Deshalb könne das besuchte Kurs-Projekt, da sind sich Landrat Thomas Reumann und die Reutlinger Oberbürgermeisterin Barbara Bosch einig, eben nur ein wichtiger Integrations-Baustein unter anderen sein. Hier haben die Reutlinger Akteure dem sichtlich interessierten Wirtschaftsminister auch Anregungen mit auf den Weg nach Berlin gegeben.

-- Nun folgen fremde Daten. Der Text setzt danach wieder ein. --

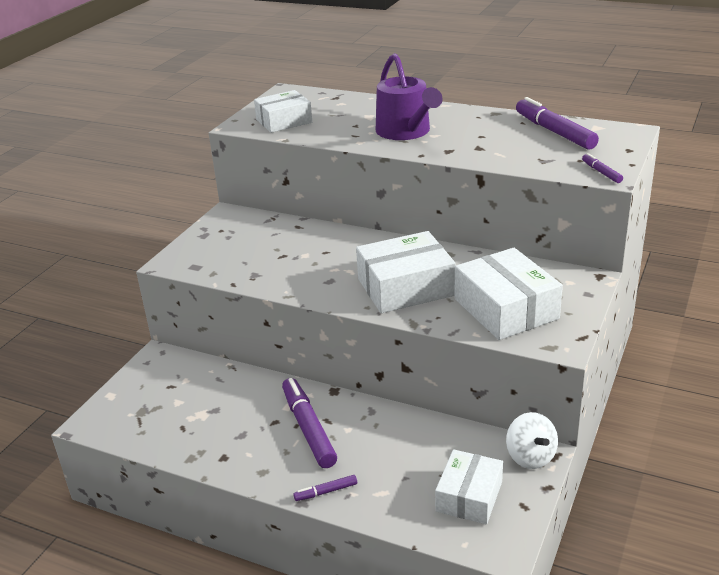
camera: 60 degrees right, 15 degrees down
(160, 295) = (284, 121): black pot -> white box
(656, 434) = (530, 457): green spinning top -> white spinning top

In Reutlingen ist ein Projekt am Laufen, das nicht mehr darauf setzt, erst nach dem qualifizierten Spracherwerb und dann erst mit der weiteren Integration über den Arbeitsmarkt zu beginnen, wie der Reutlinger Landrat Thomas Reumann erklärt. Dazu hat man hier ein Bündnis für Arbeit geschmiedet. In einer Art Eingangsgespräch sollen die Qualifikationen der Asylbewerber und ihre Sprachkenntnisse geprüft werden.

Dazu sind drei sogenannte Integrationszentren im Landkreis Reutlingen geplant.Mitglieder in diesem Projekt sind IHK und Handwerkskammer, die Agentur für Arbeit, die Gewerkschaften, Diakonie und Ehrenamtliche. So soll auch zunächst ohne hochqualifizierte Sprachkenntnisse Kontakt zum Arbeitsmarkt hergestellt werden.

Gabriel will diese „duale Integration" prüfen. Als Wirtschaftsminister ist er Herr über die dortigen Fördertöpfe und zudem fällt die Arbeitsagentur in seinen Verantwortungsbereich. Landeswirtschaftsminister Nils Schmid, SPD, hat dem Bundesminister und Parteikollegen den Wunsch nach Verstetigung und mehr Mittel generell mit als Wunsch auf den Weg gegeben. Man brauche mehr finanzierte Plätze in diesem Projekt.

Gabriel brachte in den Diskussionen um die Bewältigung der großen Zahlen dabei verpflichtende neunmonatige Intensivsprachkursen mit sieben Wochentagen an den Berufsschulen ins Spiel. Für einen Kuschelkurs, das wird an diesem Tag klar, ist der SPD-Bundesvorsitzende dabei indessen nicht. Wichtig sei, dass die Neuankommenden auch ernten, dass diese Gesellschaft anstrengend sei. Und: An Ehrlichkeit über die Bleibechancen führe kein Weg vorbei.